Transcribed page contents
----

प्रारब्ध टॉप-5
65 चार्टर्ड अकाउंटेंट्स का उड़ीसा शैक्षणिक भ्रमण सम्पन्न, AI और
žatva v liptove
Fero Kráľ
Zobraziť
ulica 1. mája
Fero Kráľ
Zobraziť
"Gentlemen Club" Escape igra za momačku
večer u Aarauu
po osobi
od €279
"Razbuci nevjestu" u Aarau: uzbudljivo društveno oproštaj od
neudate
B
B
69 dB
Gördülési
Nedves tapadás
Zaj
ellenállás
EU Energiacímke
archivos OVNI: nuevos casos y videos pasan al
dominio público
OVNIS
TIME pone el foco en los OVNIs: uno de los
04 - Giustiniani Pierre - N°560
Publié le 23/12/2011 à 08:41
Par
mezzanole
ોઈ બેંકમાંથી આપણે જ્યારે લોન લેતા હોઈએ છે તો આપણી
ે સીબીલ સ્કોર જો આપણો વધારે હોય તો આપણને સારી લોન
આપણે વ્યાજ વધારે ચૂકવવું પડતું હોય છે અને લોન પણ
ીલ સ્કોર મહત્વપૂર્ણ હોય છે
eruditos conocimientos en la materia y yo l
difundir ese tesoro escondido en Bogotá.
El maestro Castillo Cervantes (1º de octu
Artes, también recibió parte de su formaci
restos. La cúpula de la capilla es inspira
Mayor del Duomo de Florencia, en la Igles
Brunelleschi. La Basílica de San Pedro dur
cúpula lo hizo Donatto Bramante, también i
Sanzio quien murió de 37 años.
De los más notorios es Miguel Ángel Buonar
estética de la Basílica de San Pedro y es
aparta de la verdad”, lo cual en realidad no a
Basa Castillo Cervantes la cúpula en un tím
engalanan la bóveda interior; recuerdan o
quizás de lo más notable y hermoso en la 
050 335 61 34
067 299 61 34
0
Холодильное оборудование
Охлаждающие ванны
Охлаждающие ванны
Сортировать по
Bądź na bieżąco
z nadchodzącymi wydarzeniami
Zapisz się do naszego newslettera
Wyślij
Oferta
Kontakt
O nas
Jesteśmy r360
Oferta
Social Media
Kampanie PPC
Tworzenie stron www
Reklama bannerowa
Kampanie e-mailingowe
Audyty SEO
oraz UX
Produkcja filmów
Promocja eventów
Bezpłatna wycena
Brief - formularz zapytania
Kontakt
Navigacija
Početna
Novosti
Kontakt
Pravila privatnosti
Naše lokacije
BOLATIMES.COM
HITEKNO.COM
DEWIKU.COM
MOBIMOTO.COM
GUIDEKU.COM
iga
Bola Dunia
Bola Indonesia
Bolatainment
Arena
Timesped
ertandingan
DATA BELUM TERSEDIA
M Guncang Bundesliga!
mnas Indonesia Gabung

----

Reproduce the data line for line, starting at its first line and ending with the line that contains "Brunelleschi. La Basílica de San Pedro dur", including that line.

Result
प्रारब्ध टॉप-5
65 चार्टर्ड अकाउंटेंट्स का उड़ीसा शैक्षणिक भ्रमण सम्पन्न, AI और
žatva v liptove
Fero Kráľ
Zobraziť
ulica 1. mája
Fero Kráľ
Zobraziť
"Gentlemen Club" Escape igra za momačku
večer u Aarauu
po osobi
od €279
"Razbuci nevjestu" u Aarau: uzbudljivo društveno oproštaj od
neudate
B
B
69 dB
Gördülési
Nedves tapadás
Zaj
ellenállás
EU Energiacímke
archivos OVNI: nuevos casos y videos pasan al
dominio público
OVNIS
TIME pone el foco en los OVNIs: uno de los
04 - Giustiniani Pierre - N°560
Publié le 23/12/2011 à 08:41
Par
mezzanole
ોઈ બેંકમાંથી આપણે જ્યારે લોન લેતા હોઈએ છે તો આપણી
ે સીબીલ સ્કોર જો આપણો વધારે હોય તો આપણને સારી લોન
આપણે વ્યાજ વધારે ચૂકવવું પડતું હોય છે અને લોન પણ
ીલ સ્કોર મહત્વપૂર્ણ હોય છે
eruditos conocimientos en la materia y yo l
difundir ese tesoro escondido en Bogotá.
El maestro Castillo Cervantes (1º de octu
Artes, también recibió parte de su formaci
restos. La cúpula de la capilla es inspira
Mayor del Duomo de Florencia, en la Igles
Brunelleschi. La Basílica de San Pedro dur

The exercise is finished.